Autoregressive Models – Intuitively explained

Autoregressive Models

Autoregressive models (AR models) are a class of statistical models that can be used to analyze time-series data, where the current value of a variable is predicted based on its past values. These models are commonly used in a variety of fields, including finance, engineering, and economics. In this article, we will explore autoregressive models in more detail, discussing their characteristics, advantages, and limitations. Additionally, we will provide an easy-to-understand implementation of an AR model.


What are autoregressive models?

An autoregressive model is a time-series model that represents a dependent variable as a function of its own past values. In other words, an AR model is a linear regression model where the dependent variable is regressed on its own past values. The order of an AR model determines how many past values are used to predict the current value. For example, a first-order autoregressive model, denoted as AR(1), uses only the previous value to predict the current value, while a second-order autoregressive model, denoted as AR(2), uses the two previous values.

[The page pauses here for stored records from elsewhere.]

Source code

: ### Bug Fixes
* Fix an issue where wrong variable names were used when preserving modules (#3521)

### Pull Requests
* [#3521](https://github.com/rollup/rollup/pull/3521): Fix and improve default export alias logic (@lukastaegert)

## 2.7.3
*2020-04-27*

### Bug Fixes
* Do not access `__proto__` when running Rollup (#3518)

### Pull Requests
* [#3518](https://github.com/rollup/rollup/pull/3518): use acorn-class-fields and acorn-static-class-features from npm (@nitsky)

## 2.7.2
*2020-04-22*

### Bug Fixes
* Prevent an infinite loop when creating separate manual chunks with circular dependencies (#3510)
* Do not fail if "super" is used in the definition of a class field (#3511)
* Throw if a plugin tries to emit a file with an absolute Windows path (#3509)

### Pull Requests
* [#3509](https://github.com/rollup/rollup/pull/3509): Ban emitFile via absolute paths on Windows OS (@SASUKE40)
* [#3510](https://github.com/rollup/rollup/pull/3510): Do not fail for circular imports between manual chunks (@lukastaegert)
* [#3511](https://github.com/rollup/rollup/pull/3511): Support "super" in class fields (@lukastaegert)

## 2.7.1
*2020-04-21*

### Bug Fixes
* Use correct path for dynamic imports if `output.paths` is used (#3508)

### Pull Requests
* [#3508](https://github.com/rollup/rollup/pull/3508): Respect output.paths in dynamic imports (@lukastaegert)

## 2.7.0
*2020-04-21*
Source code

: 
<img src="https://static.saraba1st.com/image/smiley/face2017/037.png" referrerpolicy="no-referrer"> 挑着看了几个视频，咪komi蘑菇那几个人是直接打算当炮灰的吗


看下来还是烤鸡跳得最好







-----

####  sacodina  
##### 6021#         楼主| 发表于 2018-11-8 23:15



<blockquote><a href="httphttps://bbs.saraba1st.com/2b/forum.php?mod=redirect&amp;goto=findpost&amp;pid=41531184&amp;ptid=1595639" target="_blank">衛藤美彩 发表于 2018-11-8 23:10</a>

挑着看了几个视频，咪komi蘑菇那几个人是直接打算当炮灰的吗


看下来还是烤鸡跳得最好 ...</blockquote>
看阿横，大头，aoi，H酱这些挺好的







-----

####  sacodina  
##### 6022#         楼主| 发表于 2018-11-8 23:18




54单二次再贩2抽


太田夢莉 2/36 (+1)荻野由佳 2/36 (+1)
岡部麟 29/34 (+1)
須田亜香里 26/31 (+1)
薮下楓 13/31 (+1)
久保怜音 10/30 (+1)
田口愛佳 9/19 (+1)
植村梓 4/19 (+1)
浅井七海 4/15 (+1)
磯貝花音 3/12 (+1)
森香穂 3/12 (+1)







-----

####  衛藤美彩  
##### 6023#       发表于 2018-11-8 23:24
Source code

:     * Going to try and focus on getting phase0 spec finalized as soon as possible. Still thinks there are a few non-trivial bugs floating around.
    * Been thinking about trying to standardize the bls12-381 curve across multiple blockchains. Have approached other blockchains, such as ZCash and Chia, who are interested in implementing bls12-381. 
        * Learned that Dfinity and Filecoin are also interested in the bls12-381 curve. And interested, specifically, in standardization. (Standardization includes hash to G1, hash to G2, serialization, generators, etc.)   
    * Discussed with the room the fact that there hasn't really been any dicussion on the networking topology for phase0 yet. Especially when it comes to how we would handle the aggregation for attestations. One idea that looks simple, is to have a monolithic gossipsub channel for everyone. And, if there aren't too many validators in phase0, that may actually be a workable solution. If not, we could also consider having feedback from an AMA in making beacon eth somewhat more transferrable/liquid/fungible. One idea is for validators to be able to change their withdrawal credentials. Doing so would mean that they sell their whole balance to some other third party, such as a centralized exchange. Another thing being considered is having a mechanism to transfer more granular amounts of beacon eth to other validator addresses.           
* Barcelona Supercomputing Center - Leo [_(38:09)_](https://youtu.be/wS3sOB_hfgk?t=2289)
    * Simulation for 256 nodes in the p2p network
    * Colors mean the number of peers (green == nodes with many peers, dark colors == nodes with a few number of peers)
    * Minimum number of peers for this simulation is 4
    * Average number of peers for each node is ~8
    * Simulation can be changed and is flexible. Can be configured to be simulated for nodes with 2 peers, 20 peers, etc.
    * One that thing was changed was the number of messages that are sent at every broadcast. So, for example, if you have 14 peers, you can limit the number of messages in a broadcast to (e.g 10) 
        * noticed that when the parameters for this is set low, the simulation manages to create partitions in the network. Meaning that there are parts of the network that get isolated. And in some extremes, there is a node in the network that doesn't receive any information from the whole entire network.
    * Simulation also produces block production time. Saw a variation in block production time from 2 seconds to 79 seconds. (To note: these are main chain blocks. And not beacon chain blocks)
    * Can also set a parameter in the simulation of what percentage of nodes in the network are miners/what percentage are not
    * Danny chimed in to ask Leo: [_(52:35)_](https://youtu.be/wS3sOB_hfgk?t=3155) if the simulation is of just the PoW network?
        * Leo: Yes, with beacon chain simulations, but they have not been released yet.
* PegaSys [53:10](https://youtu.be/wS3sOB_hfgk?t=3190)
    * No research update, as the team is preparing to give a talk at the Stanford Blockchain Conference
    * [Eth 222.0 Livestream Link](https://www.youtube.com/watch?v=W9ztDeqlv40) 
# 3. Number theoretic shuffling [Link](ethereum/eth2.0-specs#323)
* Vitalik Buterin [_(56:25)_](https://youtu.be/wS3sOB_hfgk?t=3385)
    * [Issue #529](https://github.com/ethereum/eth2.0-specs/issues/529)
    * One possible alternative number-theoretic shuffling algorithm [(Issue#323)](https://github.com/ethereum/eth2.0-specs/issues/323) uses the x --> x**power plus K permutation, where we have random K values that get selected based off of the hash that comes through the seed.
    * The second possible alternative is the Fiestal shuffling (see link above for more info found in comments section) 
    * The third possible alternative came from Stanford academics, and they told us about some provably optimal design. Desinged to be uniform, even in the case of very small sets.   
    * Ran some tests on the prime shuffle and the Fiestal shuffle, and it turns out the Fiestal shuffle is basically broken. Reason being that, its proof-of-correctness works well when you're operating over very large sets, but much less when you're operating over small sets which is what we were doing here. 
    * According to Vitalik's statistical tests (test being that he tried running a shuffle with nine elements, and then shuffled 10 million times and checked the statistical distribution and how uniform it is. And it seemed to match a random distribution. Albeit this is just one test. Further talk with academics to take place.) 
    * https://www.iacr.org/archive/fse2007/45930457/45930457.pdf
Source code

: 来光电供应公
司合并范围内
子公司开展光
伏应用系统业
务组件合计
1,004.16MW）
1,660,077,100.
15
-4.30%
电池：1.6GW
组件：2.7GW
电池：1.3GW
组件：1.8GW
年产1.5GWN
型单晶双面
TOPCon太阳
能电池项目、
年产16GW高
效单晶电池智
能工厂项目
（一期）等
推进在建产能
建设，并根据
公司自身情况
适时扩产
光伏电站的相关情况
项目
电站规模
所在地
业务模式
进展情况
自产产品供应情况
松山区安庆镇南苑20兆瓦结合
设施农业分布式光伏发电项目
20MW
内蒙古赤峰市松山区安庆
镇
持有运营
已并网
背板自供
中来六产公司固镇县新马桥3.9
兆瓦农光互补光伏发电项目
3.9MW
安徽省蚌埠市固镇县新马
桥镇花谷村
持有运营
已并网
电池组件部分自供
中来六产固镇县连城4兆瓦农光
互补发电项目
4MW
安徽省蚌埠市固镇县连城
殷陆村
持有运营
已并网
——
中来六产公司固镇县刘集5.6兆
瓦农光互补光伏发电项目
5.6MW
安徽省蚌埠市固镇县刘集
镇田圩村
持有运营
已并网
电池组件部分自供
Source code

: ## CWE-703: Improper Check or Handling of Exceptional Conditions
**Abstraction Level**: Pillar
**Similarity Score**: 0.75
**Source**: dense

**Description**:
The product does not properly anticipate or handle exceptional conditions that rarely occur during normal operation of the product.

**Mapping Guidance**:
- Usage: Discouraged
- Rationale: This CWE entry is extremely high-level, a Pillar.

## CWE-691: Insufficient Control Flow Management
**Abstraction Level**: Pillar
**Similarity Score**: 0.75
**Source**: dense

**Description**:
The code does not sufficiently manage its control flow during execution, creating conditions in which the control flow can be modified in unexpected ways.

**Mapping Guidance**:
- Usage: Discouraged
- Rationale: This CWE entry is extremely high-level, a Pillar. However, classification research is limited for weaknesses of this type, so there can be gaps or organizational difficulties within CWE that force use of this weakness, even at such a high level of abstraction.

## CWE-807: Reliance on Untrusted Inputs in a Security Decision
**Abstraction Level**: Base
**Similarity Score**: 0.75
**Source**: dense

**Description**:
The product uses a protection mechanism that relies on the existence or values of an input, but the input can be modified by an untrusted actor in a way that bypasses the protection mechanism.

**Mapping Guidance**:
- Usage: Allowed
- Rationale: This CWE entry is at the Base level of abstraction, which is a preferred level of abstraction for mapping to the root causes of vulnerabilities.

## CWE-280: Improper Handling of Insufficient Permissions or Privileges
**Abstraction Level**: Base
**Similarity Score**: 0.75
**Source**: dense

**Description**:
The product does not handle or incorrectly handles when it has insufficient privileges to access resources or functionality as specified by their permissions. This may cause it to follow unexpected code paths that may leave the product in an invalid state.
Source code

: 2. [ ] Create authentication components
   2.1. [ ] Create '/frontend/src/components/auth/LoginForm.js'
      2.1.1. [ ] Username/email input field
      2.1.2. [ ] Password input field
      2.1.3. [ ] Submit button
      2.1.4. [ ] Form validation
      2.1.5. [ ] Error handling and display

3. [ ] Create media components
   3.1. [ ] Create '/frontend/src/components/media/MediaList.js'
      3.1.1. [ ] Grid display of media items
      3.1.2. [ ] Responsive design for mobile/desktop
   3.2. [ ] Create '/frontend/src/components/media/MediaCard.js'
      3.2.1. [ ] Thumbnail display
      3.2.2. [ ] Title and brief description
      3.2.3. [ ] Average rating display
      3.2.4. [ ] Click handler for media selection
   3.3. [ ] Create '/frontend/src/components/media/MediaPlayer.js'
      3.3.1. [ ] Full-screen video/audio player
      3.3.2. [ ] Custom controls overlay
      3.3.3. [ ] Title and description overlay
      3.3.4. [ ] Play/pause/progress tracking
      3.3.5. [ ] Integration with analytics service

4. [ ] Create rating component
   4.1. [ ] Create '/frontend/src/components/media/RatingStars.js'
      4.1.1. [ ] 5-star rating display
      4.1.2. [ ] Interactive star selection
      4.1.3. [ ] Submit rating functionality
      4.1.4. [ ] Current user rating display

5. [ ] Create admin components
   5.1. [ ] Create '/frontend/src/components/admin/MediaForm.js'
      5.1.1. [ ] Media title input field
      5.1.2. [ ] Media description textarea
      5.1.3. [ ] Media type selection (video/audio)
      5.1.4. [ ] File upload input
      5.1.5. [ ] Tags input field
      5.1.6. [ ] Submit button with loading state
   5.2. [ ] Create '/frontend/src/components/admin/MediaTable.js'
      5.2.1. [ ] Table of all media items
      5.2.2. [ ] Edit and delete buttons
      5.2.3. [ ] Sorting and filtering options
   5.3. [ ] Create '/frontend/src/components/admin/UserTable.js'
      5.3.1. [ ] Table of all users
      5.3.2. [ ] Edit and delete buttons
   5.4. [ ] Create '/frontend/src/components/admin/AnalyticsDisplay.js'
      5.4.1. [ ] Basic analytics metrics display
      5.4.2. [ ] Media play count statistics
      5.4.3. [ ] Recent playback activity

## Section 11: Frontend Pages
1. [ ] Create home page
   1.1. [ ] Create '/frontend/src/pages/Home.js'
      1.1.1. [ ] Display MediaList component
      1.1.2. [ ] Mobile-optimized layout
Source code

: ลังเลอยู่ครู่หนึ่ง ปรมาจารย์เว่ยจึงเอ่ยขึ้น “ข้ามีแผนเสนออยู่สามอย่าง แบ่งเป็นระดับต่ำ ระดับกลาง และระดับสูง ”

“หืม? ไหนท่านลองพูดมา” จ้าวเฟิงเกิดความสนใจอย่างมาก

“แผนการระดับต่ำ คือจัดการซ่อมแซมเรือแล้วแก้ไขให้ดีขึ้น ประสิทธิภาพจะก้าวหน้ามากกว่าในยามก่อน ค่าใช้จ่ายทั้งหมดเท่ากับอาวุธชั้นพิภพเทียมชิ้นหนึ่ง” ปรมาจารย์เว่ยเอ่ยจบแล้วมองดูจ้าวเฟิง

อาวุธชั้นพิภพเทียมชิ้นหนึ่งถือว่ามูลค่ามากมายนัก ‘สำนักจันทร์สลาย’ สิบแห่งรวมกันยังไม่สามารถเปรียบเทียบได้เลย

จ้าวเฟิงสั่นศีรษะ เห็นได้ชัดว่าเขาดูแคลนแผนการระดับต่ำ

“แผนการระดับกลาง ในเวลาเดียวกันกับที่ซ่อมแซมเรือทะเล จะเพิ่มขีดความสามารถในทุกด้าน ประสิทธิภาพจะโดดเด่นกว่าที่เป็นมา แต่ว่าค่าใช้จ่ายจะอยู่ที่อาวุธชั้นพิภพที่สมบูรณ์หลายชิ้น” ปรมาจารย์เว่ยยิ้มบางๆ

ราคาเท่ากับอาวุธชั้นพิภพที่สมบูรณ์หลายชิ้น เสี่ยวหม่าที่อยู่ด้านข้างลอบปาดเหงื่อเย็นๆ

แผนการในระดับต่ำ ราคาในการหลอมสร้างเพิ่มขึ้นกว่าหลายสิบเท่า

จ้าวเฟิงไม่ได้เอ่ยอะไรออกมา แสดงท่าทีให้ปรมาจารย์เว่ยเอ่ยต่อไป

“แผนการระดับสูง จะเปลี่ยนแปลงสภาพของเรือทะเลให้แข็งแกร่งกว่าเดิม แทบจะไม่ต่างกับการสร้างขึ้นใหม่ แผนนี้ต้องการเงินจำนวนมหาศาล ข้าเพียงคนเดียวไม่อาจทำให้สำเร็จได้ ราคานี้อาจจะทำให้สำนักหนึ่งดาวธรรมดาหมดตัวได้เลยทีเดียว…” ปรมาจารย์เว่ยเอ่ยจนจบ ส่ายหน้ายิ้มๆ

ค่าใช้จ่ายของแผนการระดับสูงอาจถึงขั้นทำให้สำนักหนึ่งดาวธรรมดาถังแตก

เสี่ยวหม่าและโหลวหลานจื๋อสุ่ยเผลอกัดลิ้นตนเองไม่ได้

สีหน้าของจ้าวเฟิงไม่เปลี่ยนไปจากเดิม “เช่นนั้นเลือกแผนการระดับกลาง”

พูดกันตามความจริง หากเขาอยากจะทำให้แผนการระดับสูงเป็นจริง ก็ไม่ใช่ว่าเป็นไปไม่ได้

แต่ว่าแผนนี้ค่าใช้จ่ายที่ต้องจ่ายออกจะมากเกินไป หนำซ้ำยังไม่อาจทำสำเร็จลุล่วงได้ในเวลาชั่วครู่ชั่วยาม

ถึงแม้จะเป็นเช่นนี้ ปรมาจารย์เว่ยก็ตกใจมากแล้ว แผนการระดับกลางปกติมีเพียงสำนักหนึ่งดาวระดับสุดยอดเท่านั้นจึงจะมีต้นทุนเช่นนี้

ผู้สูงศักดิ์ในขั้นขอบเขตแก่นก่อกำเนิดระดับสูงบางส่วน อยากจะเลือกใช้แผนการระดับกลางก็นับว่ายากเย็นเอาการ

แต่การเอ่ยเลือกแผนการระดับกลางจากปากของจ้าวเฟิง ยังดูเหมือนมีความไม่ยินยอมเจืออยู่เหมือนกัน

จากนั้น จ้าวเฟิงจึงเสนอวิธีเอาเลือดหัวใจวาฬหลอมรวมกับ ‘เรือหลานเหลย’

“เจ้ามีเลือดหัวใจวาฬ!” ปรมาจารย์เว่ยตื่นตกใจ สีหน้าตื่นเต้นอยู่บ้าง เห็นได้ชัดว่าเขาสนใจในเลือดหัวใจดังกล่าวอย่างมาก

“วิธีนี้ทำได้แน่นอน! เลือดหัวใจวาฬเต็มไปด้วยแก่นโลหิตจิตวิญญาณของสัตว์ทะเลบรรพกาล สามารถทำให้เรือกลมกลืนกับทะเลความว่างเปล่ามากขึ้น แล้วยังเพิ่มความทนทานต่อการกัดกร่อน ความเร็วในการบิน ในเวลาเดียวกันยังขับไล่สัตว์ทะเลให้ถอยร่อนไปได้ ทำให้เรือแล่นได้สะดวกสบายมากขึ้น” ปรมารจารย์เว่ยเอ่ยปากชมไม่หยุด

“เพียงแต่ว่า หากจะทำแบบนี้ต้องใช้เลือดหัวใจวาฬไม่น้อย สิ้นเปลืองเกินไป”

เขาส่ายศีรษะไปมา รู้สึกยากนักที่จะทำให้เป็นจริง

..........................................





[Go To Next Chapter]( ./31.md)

Advantages of autoregressive models

AR models have several advantages over other time-series models.

  1. They are relatively simple to understand and implement.
  2. They can capture both short-term and long-term patterns in the data, making them useful for forecasting future values.
  3. They are efficient in terms of computational complexity, which makes them suitable for analyzing large datasets.

Limitations of autoregression

Despite their advantages, AR models have some limitations that need to be taken into account.

  1. They assume that the time-series data are stationary, meaning that the mean and variance of the data remain constant over time. If the data are non-stationary, the model may not be accurate.
  2. They do not take into account the effect of external factors on the dependent variable. If the data are influenced by external factors, the model may not capture this effect.
  3. Finally, they are sensitive to outliers in the data, which can affect the accuracy of the model.

An improvement over AR model is ARIMA model. Refer to this link for more information.


Implementing Autoregressive Models in Python

In this section, we will provide an easy-to-understand implementation of an autoregressive model. We will use the Python programming language and the Statsmodels library, which provides a wide range of tools for statistical analysis.

First, we need to import the necessary libraries:

import pandas as pd
import numpy as np
import matplotlib.pyplot as plt
from statsmodels.tsa.ar_model import AutoReg

Load time series data

Next, we need to load the time-series data that we want to analyze. For this example, we will use the Airline Passengers dataset, which contains the monthly number of airline passengers from January 1949 to December 1960.

url = 'https://raw.githubusercontent.com/jbrownlee/Datasets/master/airline-passengers.csv'
df = pd.read_csv(url, header=0, index_col=0, parse_dates=True)

Plot and Visualize Data

We can then plot the data to visualize its pattern over time.

plt.plot(df)
plt.show()
AR Dataset Pattern
Airline passengers Pattern

The plot shows that the number of airline passengers increases over time, but there is also a seasonal pattern in the data.

Create an AR Model

We can then create an AR model by specifying the order of the model and fitting it to the data.

model = AutoReg(df, lags=20)
model_fit = model.fit()

In this example, we have specified a first-order autoregressive model (lags=20), which uses 20 previous value to predict the current value. We can then print a summary of the model to see its coefficients and other statistical measures.

Using more lags can capture longer-term patterns in the data, but can also make the model more complex and computationally intensive. It is important to choose the appropriate number of lags to balance the trade-off between capturing long-term patterns and keeping the model simple.

The choice of the number of lags can also depend on the characteristics of the data ( by using auto-correlation) being analyzed and the goals of the analysis.

print(model_fit.summary())
Model Summary 1
coefficients, std. errors, t and p values
AR Roots
Roots and frequencies

The output of the code provides a summary of the autoregressive model, including the coefficients, standard errors, t-values, and p-values. Here I’ve shown it only for the first 10 passengers. We can use these values to evaluate the performance of the model and make predictions for future values.

To make predictions with the autoregressive model, we can use the forecast method, which takes as input the number of periods to forecast.

forecast = model_fit.forecast(steps=24)

In this example, we have specified to forecast the next 24 months. We can then plot the predicted values along with the original data to visualize how well the model fits the data and how well it predicts future values.

plt.plot(df, label='Actual')
plt.plot(forecast, label='Predicted')
plt.legend()
plt.show()
AR Output 1
Predicted output

The output of the above code shows a plot of the original data and the predicted values for the next 24 months. The predicted values follow the seasonal pattern of the data, and the model captures the general trend of the data.


Conclusion

AR models are a class of statistical models that can be used to analyze time-series data. These models are relatively simple to understand and implement and can capture both short-term and long-term patterns in the data. They have some limitations, including their assumption of stationarity and their sensitivity to outliers.

In this article, we provided an easy-to-understand implementation of an AR model using the Python programming language and the Statsmodels library. We used the Airline Passengers dataset as an example and showed how to create an AR model, make predictions, and evaluate the performance of the model.